# Drug Tunnel



## mcnutt_p (21 Jul 2005)

A tunnel has been found in BC that was constructed for the use of drug smuggling. Canadian and US officals say the tunnel was 90+m long.


*U.S. authorities unearth drug smuggling tunnel under B.C. border * 
02:35 PM EDT Jul 21 
SEATTLE (CP) - U.S. government agents have shut down a drug-smuggling tunnel built under the Canadian border between Aldergrove, B.C., and Lynden, Wash. 

Authorities had been monitoring construction of the tunnel for eight months and sealed it Wednesday, shortly after it opened, making three to five arrests in the process, a government employee, who had been briefed by local law-enforcement officials, told The Associated Press. The exact length of the tunnel was not known. It ran from a building on the Canadian side to a house on the U.S. side, 90 metres from the border, the source said. 

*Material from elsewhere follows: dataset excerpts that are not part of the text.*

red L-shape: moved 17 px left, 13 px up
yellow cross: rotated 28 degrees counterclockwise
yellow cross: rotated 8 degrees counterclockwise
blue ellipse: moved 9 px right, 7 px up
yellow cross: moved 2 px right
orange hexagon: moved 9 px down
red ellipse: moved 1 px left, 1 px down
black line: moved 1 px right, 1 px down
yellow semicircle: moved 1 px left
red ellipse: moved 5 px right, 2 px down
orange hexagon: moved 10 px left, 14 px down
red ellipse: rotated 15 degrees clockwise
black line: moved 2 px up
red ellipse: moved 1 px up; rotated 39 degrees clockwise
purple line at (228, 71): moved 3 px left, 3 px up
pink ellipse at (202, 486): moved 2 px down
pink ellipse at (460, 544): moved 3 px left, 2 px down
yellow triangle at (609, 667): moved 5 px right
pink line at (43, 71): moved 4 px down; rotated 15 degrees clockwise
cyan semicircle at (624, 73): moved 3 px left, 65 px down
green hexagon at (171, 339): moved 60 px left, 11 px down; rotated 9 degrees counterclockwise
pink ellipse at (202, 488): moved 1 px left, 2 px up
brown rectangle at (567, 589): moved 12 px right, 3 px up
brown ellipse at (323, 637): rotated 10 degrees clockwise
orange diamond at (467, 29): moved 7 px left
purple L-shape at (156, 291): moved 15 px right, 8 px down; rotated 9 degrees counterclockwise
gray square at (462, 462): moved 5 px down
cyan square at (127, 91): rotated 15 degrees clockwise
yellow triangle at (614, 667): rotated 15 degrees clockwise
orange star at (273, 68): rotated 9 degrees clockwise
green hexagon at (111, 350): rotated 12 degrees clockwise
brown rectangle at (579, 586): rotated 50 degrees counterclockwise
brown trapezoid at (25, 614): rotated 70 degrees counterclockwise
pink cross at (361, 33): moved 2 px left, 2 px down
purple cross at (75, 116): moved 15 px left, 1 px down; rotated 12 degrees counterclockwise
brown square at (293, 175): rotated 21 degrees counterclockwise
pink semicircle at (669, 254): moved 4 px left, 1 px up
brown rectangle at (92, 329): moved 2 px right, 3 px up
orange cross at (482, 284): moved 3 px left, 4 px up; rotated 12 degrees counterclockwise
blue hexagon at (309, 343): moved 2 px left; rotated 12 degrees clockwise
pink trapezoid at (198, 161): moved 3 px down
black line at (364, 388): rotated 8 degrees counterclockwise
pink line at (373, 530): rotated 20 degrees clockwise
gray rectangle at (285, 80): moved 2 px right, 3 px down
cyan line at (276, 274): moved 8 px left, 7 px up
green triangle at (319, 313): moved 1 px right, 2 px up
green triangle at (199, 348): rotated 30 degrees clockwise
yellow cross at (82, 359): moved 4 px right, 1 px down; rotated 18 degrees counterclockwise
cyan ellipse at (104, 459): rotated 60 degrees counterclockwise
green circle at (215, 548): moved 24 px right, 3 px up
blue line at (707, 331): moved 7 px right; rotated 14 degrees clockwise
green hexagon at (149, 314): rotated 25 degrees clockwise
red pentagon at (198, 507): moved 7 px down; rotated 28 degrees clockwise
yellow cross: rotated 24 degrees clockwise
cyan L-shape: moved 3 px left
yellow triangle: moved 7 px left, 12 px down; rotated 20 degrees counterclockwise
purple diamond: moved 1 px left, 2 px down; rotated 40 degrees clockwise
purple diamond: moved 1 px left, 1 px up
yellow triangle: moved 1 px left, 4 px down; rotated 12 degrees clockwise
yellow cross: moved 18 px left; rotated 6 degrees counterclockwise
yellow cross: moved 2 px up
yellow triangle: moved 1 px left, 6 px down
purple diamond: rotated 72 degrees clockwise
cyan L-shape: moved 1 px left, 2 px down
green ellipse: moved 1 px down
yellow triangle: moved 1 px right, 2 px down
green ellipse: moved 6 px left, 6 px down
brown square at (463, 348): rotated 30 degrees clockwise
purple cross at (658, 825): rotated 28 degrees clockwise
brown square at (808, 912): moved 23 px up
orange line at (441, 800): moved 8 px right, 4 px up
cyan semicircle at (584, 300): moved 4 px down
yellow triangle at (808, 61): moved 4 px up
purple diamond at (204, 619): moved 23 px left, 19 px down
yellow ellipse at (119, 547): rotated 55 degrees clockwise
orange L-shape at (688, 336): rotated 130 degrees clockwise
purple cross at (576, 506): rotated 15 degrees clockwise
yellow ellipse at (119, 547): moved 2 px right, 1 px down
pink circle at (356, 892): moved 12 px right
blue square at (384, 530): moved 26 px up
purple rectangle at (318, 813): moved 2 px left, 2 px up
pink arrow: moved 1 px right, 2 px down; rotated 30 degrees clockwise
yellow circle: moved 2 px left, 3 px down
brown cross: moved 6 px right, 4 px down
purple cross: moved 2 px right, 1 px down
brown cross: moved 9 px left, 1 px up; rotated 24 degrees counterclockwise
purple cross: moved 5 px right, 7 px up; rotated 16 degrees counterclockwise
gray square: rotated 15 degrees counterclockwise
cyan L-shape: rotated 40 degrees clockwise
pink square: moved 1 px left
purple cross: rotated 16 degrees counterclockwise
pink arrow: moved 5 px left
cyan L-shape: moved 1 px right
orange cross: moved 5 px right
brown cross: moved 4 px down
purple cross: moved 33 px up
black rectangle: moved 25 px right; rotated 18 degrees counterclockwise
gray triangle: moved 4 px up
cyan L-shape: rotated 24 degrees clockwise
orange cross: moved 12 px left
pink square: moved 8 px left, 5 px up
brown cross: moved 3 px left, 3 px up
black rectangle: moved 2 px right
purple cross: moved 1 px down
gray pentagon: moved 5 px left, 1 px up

The Seattle Times' website reported that investigators used a machine that can "see" underground, a video-equipped robot, a drug-sniffing dog and an air horn to find it. 

The tunnel was almost a metre wide and 1.5 metres high with a concrete floor, the Times reported. It had wood-beam supports, fibreglass walls, ventilation, video security and groundwater-removal systems. Several altars with flowers and pictures of saints also were found inside. 

Neighbours said they had suspicions about the building but were shocked to discover what is alleged to have been going on inside. 

A woman who lives near the tunnel on the American side of the border said federal agents stopped her when she tried to drive home Wednesday. She said three people were arrested in the abandoned home; Border Patrol agents confirmed the arrests. 

"It blows me away," Ruthie Steinfort told the Times. "We're right next to the border station." 

It is not clear if Canadian police knew of the U.S. investigation. 

Though the tunnel had been under construction for the past several months, Steinfort said she never heard any noise coming from the rundown property. She said she thought the home was sold about two years ago to an eastern Washington couple, but she never saw anyone set foot on the property. 

Such tunnels aren't uncommon in U.S. border towns. 

In March, U.S. officials found a tunnel that had been dug from a middle-class San Diego-area neighbourhood to an upscale residence in Mexico, the Times reported. 

Most officials wouldn't talk about the case on Wednesday, saying a news conference and release would be made available on Thursday. 

Emily Langlie, a spokeswoman for the U.S. Attorney's Office in Seattle, declined comment, as did Michael Milne, a spokesman for U.S. Immigration and Customs Enforcement. 

The RCMP could not be reached for comment. 

Canadian officials estimate 1.7 million kilograms of B.C. marijuana are produced annually, with as much as 50 per cent of it smuggled to the United States at points as far east as Michigan. 

© The Canadian Press, 2005

Good thing they found it.

McNutt


----------